Bob Smallwood, deputy chief inspector of railways at the HSE, said the survey of 867 points had found a "handful, maybe one or two handfuls" of nuts that needed tightening. But he added: "That's very different from the events at Potters Bar." Dr Smallwood said the HSE would also be checking a sample of the points already looked at by Railtrack as well as examining points not included in the company's survey.

Jarvis, the engineering company responsible for maintaining the Potters Bar line, said two of the nuts thought to have been loose on Friday had been found out of place nine days before and had to be tightened. On 1 May the nuts were "sitting neatly" underneath bolts, indicating they may have been taken off and not replaced. The two others were in the "immediate vicinity", possibly having been shaken loose.

The engineering firm took responsibility for the east coast main line after a rival company, Balfour Beatty, was stripped of the contract in the wake of the crash in October 2000 at Hatfield, 10 miles north of Potters Bar. But one Jarvis director gave a strong indication that sometimes track examinations by the company's employees could be cursory. He said workers often checked points by simply looking at them and "giving them a kick". The offending points were checked the day before the crash and given the all-clear. Since the disaster, shares in Jarvis have slumped from 520p to 387.5p.

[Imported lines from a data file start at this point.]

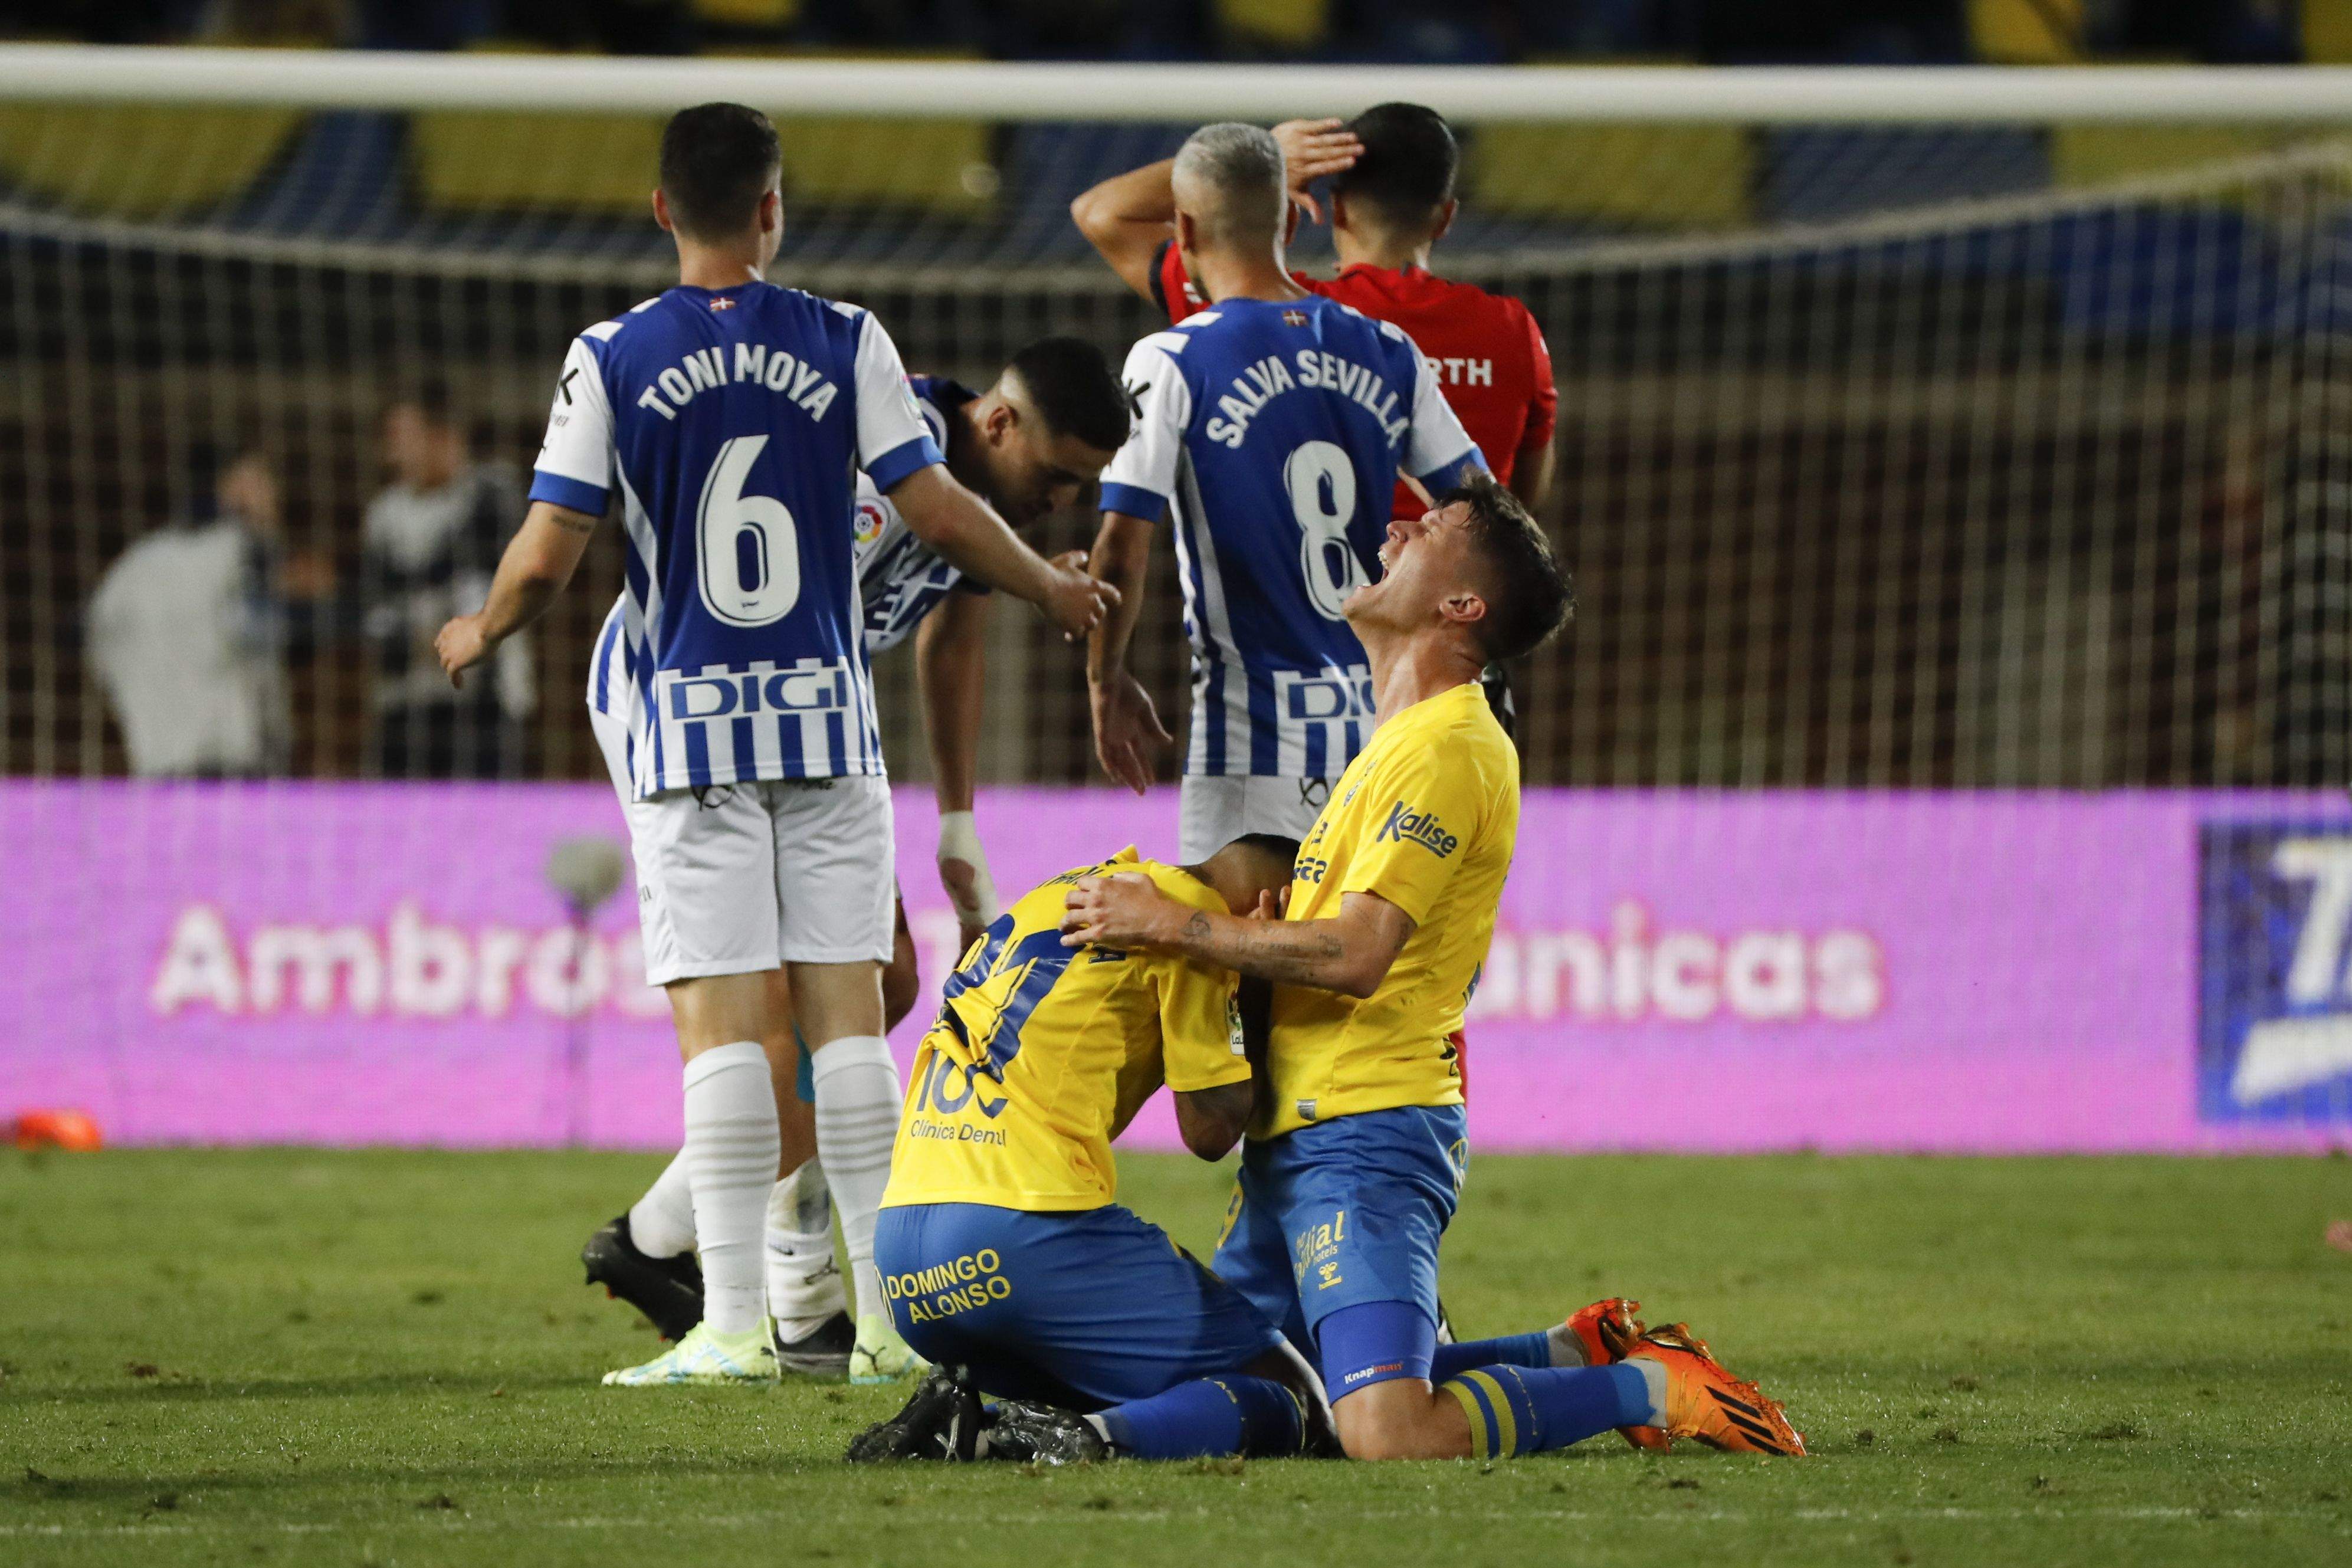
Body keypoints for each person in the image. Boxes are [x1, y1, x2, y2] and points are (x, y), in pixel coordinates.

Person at [434, 101, 1116, 1387]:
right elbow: (932, 515)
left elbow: (550, 550)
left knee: (756, 1020)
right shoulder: (852, 344)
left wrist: (482, 627)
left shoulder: (611, 355)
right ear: (772, 209)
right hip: (806, 715)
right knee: (841, 1017)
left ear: (660, 210)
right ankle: (848, 1312)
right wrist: (1049, 586)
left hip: (694, 712)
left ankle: (728, 1307)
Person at [1052, 476, 1803, 1462]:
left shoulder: (1452, 748)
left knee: (1383, 1430)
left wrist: (1175, 927)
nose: (1396, 526)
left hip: (1365, 1130)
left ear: (1461, 605)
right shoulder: (1396, 744)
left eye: (1431, 526)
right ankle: (1576, 1350)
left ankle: (1653, 1387)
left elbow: (1359, 954)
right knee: (1263, 1385)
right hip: (1296, 1133)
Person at [578, 337, 1131, 1377]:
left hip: (793, 721)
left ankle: (674, 1243)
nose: (1062, 502)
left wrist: (956, 820)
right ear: (999, 422)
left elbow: (950, 639)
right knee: (788, 1008)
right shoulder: (895, 450)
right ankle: (781, 1288)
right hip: (688, 710)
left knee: (878, 987)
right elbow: (788, 605)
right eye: (1057, 475)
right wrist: (1037, 584)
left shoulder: (976, 500)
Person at [1072, 102, 1557, 729]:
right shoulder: (1514, 332)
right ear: (1445, 217)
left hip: (1310, 672)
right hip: (1458, 662)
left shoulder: (1275, 321)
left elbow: (1101, 213)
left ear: (1337, 210)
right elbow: (1519, 506)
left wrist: (1261, 163)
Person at [1081, 122, 1485, 864]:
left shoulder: (1172, 357)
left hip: (1252, 742)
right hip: (1384, 733)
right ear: (1292, 222)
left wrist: (1105, 682)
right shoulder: (1386, 348)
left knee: (1233, 941)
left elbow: (1120, 549)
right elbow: (1486, 514)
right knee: (1362, 939)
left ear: (1184, 230)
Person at [87, 445, 301, 777]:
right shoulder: (237, 551)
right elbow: (271, 627)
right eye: (262, 482)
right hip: (230, 760)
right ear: (232, 488)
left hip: (156, 761)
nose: (274, 496)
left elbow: (96, 646)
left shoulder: (134, 564)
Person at [364, 385, 533, 779]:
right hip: (407, 699)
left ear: (442, 436)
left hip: (485, 700)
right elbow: (377, 612)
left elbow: (490, 583)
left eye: (404, 437)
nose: (394, 452)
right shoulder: (384, 515)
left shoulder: (492, 493)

The Prime Minister admitted yesterday that the railways were going to take "a lot more time and money" to improve. Tony Blair said he had full confidence in Stephen Byers, the Secretary of State for Transport, although he refused to comment on Mr Byers' suggestion that he would be in the post at the next general election.

Bob Crow, general secretary of the RMT rail union, insisted warnings had been given – if not to Railtrack then to contractors – about the state of the track in the Potters Bar area.

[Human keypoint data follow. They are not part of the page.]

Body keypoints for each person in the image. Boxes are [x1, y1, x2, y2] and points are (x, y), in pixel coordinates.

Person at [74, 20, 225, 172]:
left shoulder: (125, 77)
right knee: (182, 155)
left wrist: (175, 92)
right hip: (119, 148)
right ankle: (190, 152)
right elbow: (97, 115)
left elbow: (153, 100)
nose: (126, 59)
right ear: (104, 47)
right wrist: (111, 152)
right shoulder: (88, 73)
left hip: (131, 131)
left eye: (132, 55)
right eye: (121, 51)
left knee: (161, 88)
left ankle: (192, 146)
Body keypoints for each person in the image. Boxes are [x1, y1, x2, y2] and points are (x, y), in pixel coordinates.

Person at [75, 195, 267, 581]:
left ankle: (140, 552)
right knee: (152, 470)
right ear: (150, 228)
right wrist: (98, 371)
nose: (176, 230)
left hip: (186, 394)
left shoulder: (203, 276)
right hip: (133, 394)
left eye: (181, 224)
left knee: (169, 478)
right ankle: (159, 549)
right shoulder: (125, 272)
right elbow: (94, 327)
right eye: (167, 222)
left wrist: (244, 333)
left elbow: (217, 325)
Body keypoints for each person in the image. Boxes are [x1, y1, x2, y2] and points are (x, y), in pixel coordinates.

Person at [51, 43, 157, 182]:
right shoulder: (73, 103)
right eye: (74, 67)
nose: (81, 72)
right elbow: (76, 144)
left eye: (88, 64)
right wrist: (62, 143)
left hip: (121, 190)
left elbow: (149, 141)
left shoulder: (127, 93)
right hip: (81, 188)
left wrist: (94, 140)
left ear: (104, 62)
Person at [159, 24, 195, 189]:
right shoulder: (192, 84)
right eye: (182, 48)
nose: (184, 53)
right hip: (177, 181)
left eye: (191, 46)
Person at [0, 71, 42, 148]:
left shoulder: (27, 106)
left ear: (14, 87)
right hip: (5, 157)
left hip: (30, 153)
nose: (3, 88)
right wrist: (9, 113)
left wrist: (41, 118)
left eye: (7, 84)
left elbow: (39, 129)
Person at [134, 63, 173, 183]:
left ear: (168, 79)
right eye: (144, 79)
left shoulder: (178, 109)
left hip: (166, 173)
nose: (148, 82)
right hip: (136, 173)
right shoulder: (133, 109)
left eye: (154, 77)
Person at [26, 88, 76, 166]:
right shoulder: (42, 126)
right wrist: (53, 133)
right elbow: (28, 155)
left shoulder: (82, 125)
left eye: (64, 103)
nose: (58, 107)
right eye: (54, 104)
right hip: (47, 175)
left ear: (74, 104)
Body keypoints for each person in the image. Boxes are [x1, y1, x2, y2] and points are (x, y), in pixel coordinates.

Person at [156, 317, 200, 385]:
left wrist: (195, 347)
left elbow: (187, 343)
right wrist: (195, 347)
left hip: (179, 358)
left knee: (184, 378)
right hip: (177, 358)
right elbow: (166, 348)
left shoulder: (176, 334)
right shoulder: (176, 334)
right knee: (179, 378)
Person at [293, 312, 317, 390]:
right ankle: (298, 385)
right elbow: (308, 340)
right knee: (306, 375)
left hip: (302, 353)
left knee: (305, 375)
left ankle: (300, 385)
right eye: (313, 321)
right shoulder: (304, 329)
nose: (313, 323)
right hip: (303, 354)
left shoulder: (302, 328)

He said: "We have seen photographic evidence as well as written evidence that complaints were made by experienced rail workers within the area, not just at Potters Bar, but from [London] King's Cross right the way through to Potters Bar, on the bad state of the track." Mr Crow said he suspected the warning went to a contractor who failed to "pass it through the loop to Railtrack".

Mr Crow said the decision not to hold a public inquiry was "completely unacceptable". He has written to Bill Callaghan, chairman of the Health and Safety Commission, seeking an urgent meeting to press the case for it. "Not only must the inquiry be public, it must also have a broader remit to look at the way work is contracted in the railway industry."

Earlier yesterday Richard Bowker, chairman of the Strategic Rail Authority, said Railtrack had been reviewing the degree to which their senior managers controlled the work by contractors. He believed strong day-to-day control was not necessarily the safest approach, but such policies should be continually reassessed. He said they had been working together since the Potters Bar tragedy, avoiding the "panic, meltdown, infighting and blame" which followed the Hatfield disaster in 2000.

Yesterday, a Nigerian prin-cess, widow of one victim, talked of her "loving husband". Prince Alexander Adetunji Mubo Ogonwusi, 42, of Tulse Hill, south London, who was in the rear carriage, was in line to rule over 50 million subjects worldwide as a king of the Nigerian kingdom of Oduwa and the tribe of Yoruba.

Princess Olusola said: "I can't think of myself having a better husband than Alex. He was loving, always showing his affection openly to me and everybody, to his children. His children were his priority."

* Vandals, thought to be children aged 10 and 11, put metal football goalposts across the path of a Banbury-to-Paddington express 24 hours after the Potters Bar crash, police said. The driver braked but the three-carriage passenger train hit the posts, damaging the engine. No one was injured.